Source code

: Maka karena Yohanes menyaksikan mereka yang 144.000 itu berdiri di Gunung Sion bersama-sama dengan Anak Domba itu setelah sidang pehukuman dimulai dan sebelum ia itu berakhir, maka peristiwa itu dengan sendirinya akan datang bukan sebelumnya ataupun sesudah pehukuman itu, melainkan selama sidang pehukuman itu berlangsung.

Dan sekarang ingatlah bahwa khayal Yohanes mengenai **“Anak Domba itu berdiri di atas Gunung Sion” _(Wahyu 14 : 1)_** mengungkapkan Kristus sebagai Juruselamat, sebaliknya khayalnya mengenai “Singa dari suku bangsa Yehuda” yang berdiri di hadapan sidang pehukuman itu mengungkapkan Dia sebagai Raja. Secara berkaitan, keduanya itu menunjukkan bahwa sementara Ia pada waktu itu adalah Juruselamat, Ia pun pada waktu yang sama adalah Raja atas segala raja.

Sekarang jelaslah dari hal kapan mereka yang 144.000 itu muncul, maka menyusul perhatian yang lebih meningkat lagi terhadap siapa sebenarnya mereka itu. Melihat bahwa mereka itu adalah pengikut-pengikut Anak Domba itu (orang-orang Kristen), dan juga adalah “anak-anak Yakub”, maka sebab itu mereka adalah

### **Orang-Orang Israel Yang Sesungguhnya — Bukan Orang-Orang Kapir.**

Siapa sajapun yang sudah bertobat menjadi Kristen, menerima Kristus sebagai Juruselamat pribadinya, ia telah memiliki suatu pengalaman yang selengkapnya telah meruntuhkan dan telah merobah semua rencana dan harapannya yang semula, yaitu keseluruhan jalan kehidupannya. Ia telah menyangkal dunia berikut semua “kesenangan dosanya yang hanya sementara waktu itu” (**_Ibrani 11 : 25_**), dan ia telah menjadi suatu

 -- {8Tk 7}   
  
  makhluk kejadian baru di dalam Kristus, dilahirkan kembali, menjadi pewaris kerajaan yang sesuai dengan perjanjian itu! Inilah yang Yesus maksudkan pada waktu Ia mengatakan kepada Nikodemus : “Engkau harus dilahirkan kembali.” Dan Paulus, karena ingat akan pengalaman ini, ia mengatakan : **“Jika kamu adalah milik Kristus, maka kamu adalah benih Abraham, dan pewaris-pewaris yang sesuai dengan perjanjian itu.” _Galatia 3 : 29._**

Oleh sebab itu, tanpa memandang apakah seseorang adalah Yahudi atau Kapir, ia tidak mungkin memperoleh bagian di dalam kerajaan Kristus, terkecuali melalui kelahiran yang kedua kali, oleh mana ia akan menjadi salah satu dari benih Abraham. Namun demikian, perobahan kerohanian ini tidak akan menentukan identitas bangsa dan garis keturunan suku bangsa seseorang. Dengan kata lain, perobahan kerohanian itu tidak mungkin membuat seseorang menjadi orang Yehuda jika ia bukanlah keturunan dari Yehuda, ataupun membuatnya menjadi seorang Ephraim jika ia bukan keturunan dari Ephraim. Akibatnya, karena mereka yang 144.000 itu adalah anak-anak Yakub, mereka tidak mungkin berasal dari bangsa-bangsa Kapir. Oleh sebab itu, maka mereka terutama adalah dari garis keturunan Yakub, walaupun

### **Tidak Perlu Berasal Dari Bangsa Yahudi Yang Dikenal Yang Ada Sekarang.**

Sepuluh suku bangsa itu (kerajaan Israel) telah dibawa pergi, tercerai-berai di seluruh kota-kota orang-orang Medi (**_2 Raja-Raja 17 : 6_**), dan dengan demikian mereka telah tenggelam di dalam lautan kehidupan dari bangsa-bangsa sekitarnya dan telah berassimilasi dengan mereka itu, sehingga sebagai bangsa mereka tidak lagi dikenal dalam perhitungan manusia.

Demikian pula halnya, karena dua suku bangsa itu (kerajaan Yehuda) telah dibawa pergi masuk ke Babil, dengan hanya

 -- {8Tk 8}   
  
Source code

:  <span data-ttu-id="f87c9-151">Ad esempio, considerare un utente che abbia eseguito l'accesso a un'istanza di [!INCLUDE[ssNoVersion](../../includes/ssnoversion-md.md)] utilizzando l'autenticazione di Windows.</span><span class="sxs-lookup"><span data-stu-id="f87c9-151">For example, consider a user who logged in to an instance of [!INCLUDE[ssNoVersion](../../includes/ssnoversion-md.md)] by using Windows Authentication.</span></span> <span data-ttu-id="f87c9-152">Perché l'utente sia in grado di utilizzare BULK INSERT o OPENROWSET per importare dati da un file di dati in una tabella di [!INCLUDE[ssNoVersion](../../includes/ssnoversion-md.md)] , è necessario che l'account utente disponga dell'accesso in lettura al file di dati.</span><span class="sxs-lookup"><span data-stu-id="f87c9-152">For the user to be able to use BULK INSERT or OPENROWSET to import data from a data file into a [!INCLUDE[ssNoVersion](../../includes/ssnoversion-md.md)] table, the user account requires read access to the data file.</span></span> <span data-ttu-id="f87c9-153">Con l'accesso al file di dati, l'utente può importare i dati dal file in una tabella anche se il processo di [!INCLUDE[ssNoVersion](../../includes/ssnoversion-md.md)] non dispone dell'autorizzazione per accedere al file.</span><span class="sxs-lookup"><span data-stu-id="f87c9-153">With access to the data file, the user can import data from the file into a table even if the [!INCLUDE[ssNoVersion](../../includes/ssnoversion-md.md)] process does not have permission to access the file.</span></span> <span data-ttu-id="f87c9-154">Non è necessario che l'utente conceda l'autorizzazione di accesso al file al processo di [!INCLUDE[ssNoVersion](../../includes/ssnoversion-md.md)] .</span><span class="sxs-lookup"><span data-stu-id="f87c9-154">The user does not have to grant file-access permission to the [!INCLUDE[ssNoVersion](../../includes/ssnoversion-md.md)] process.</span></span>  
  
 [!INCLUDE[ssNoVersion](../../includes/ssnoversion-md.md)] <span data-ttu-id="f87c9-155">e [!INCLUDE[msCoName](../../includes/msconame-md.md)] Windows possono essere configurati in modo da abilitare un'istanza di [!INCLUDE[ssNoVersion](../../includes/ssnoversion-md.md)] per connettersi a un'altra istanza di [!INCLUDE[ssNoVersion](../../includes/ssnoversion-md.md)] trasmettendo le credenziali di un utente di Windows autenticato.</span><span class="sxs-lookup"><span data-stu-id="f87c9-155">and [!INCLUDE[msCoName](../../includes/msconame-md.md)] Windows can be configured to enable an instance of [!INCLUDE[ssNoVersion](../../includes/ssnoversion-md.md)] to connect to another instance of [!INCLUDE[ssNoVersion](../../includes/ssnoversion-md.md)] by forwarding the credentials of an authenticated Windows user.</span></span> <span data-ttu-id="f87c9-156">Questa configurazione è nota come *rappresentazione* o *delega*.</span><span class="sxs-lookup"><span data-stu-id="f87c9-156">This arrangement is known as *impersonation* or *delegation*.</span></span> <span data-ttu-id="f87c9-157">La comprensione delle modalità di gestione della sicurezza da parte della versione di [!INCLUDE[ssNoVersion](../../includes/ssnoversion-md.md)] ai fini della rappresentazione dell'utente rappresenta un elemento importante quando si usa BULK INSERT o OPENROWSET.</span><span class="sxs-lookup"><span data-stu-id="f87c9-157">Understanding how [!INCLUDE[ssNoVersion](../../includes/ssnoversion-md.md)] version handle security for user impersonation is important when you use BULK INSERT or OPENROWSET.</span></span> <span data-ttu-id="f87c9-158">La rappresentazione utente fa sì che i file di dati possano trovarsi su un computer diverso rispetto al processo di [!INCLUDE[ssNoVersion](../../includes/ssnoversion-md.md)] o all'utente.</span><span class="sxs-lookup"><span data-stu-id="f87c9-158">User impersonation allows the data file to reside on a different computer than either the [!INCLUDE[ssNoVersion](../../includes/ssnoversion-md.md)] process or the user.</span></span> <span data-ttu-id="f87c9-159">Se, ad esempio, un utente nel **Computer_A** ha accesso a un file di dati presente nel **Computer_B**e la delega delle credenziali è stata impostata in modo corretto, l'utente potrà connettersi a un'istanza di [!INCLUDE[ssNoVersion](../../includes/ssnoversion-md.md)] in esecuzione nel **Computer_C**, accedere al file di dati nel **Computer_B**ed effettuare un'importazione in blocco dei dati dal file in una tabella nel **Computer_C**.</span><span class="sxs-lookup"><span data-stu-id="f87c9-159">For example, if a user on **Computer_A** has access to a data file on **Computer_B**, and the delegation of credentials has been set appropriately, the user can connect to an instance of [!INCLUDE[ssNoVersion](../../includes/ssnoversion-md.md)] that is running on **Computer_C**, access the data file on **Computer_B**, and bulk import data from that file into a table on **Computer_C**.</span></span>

What you need to do:
Transcribe everything from the first of the lines above down through the line containing "pehukuman itu berlangsung.", including both ends.

Answer to the exercise:
Source code

: Maka karena Yohanes menyaksikan mereka yang 144.000 itu berdiri di Gunung Sion bersama-sama dengan Anak Domba itu setelah sidang pehukuman dimulai dan sebelum ia itu berakhir, maka peristiwa itu dengan sendirinya akan datang bukan sebelumnya ataupun sesudah pehukuman itu, melainkan selama sidang pehukuman itu berlangsung.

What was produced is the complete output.